Serum vitamin B_12_ and folate levels are required in the evaluation of patients with suspected vitamin B_12_ deficiency. In instances where these tests are unrevealing, methylmalonic acid and homocysteine levels can be measured [18]. Our patient’s initial laboratory tests demonstrated extremely low serum vitamin B_12_ level and elevated folate level (Table 1). Inadequate vitamin B_12_ decreases the activity of methionine synthase. This results in the accumulation of 5‐methyltetrahydrofolate, causing a spuriously high folate level [19] as noted in the index case. The underlying etiology of vitamin B_12_ deficiency was not apparent from the patient’s clinical history and initial laboratory investigations. This necessitated further evaluation with upper gastrointestinal endoscopy and histopathological examination of gastric biopsies, which led to the discovery of features suggestive of chronic gastritis. Destruction of parietal cells by chronic gastritis leads to reduced secretion of hydrochloric acid and intrinsic factor, which results in malabsorption of vitamin B_12_ [10, 20].
Although Addison disease, hyperthyroidism, and hemochromatosis are frequently associated with hyperpigmentation, the coexistence of macrocytic anemia and subacute combined degeneration of the cord made these conditions unlikely for which reason they were not considered in our patient.

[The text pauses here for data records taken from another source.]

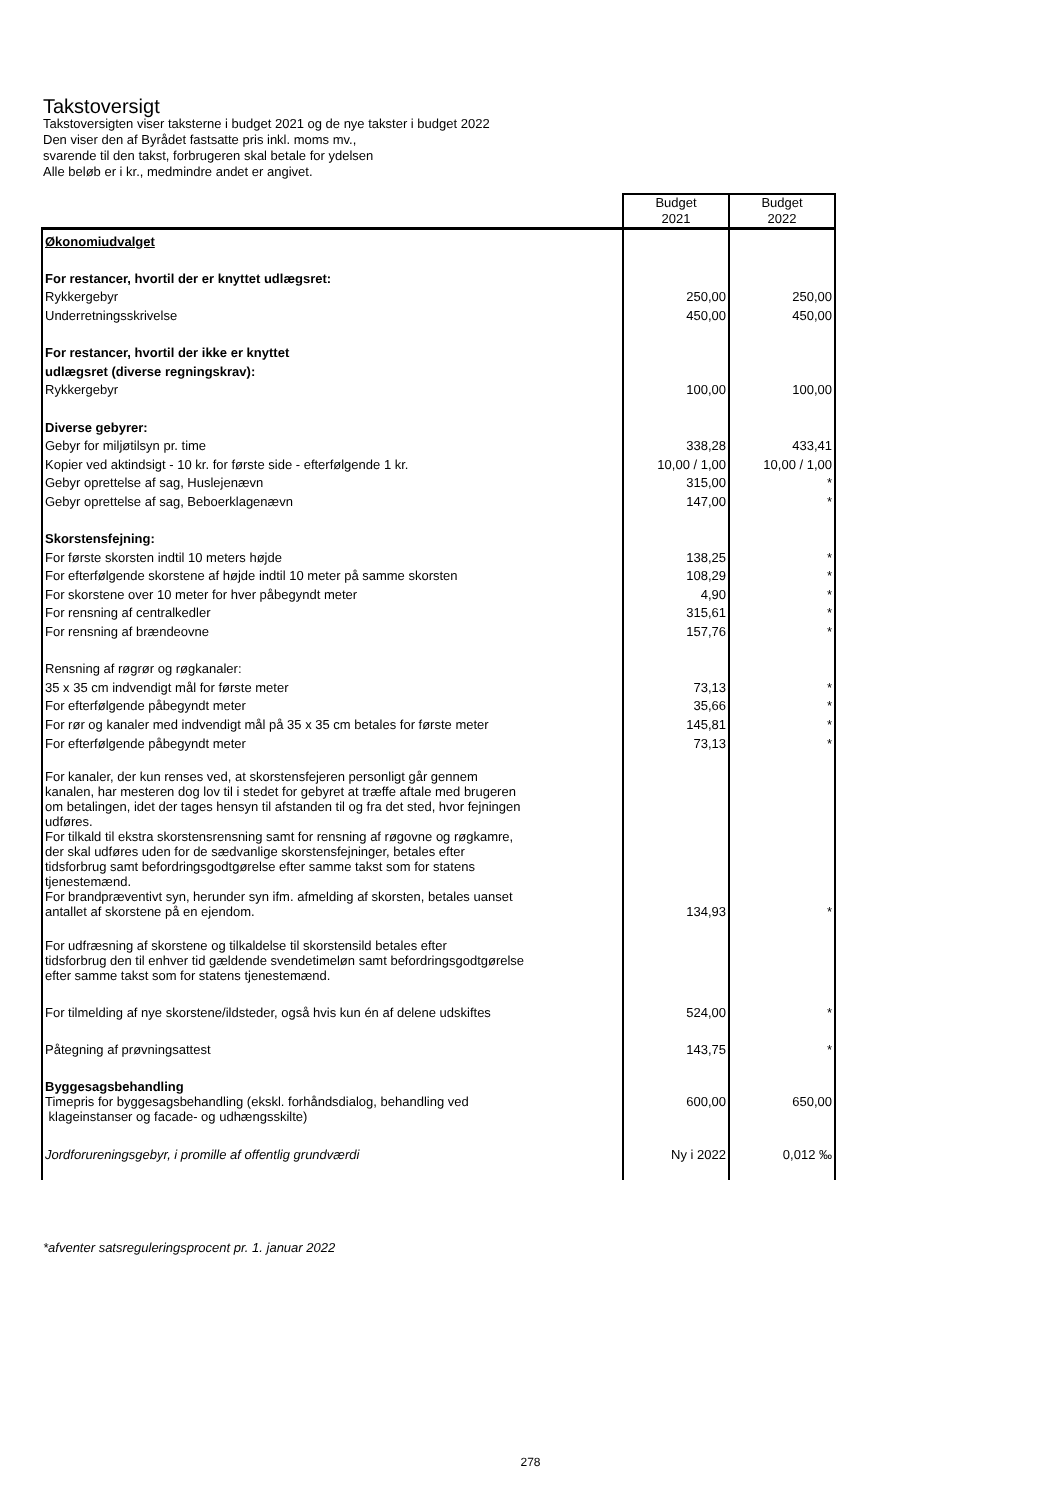Takstoversigt
Takstoversigten viser taksterne i budget 2021 og de nye takster i budget 2022
Den viser den af Byrådet fastsatte pris inkl. moms mv.,
svarende til den takst, forbrugeren skal betale for ydelsen
Alle beløb er i kr., medmindre andet er angivet.
| | Budget 2021 | Budget 2022 |
| --- | --- | --- |
| Økonomiudvalget | | |
| For restancer, hvortil der er knyttet udlægsret: | | |
| Rykkergebyr | 250,00 | 250,00 |
| Underretningsskrivelse | 450,00 | 450,00 |
| For restancer, hvortil der ikke er knyttet | | |
| udlægsret (diverse regningskrav): | | |
| Rykkergebyr | 100,00 | 100,00 |
| Diverse gebyrer: | | |
| Gebyr for miljøtilsyn pr. time | 338,28 | 433,41 |
| Kopier ved aktindsigt - 10 kr. for første side - efterfølgende 1 kr. | 10,00 / 1,00 | 10,00 / 1,00 |
| Gebyr oprettelse af sag, Huslejenævn | 315,00 | * |
| Gebyr oprettelse af sag, Beboerklagenævn | 147,00 | * |
| Skorstensfejning: | | |
| For første skorsten indtil 10 meters højde | 138,25 | * |
| For efterfølgende skorstene af højde indtil 10 meter på samme skorsten | 108,29 | * |
| For skorstene over 10 meter for hver påbegyndt meter | 4,90 | * |
| For rensning af centralkedler | 315,61 | * |
| For rensning af brændeovne | 157,76 | * |
| Rensning af røgrør og røgkanaler: | | |
| 35 x 35 cm indvendigt mål for første meter | 73,13 | * |
| For efterfølgende påbegyndt meter | 35,66 | * |
| For rør og kanaler med indvendigt mål på 35 x 35 cm betales for første meter | 145,81 | * |
| For efterfølgende påbegyndt meter | 73,13 | * |
| For kanaler, der kun renses ved, at skorstensfejeren personligt går gennem kanalen, har mesteren dog lov til i stedet for gebyret at træffe aftale med brugeren om betalingen, idet der tages hensyn til afstanden til og fra det sted, hvor fejningen udføres. For tilkald til ekstra skorstensrensning samt for rensning af røgovne og røgkamre, der skal udføres uden for de sædvanlige skorstensfejninger, betales efter tidsforbrug samt befordringsgodtgørelse efter samme takst som for statens tjenestemænd. For brandpræventivt syn, herunder syn ifm. afmelding af skorsten, betales uanset antallet af skorstene på en ejendom. | 134,93 | * |
| For udfræsning af skorstene og tilkaldelse til skorstensild betales efter tidsforbrug den til enhver tid gældende svendetimeløn samt befordringsgodtgørelse efter samme takst som for statens tjenestemænd. | | |
| For tilmelding af nye skorstene/ildsteder, også hvis kun én af delene udskiftes | 524,00 | * |
| Påtegning af prøvningsattest | 143,75 | * |
| Byggesagsbehandling | | |
| Timepris for byggesagsbehandling (ekskl. forhåndsdialog, behandling ved klageinstanser og facade- og udhængsskilte) | 600,00 | 650,00 |
| Jordforureningsgebyr, i promille af offentlig grundværdi | Ny i 2022 | 0,012 ‰ |
*afventer satsreguleringsprocent pr. 1. januar 2022
278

Repletion of the deficient vitamin is the mainstay of treatment for cobalamin deficiency. Vitamin B_12_ is administered either parenterally or orally depending on the underlying cause and the severity of symptoms [18, 21]. In the case of our patient, cyanocobalamin was administered intramuscularly to prevent irreversible neurological damage and also to correct severe macrocytic anemia (i.e., hemoglobin of 6.5 g/dL).
4. Limitation
An objective mental status assessment of the patient using a standardized tool was not performed.
5. Conclusion
Rarely, hyperpigmentation can be an early manifestation or the only presenting symptom of vitamin B_12_ deficiency. In dark‐skinned individuals, it may easily be overlooked, leading to delayed diagnosis. It is important for clinicians to consider this micronutrient deficiency as a differential diagnosis when evaluating patients with hyperpigmentation. In countries like Ghana where nutritional deficiencies are prevalent, it may be necessary for clinicians to screen for vitamin B_12_ deficiency in patients presenting with unexplained skin hyperpigmentation. Early recognition and prompt initiation of treatment are crucial to prevent the occurrence of disabling neurological complications.
Author Contributions
Prosper Adjei: conceptualization and data curation; investigation; writing–original draft; and writing–review and editing. Kingsley Owusu Manu: data curation. Paa Kwesi Asante Addison: data curation. Emmanuel Ntow: data curation.
Funding
The authors received no financial support for the authorship and/or publication of this article.
Disclosure
All the authors have read and approved the final manuscript for publication.
Ethics Statement
Our institution does not require ethical approval for reporting individual cases or case series.
Consent
Written informed consent was obtained from the patient to publish this article.
Conflicts of Interest
The authors declare no conflicts of interest.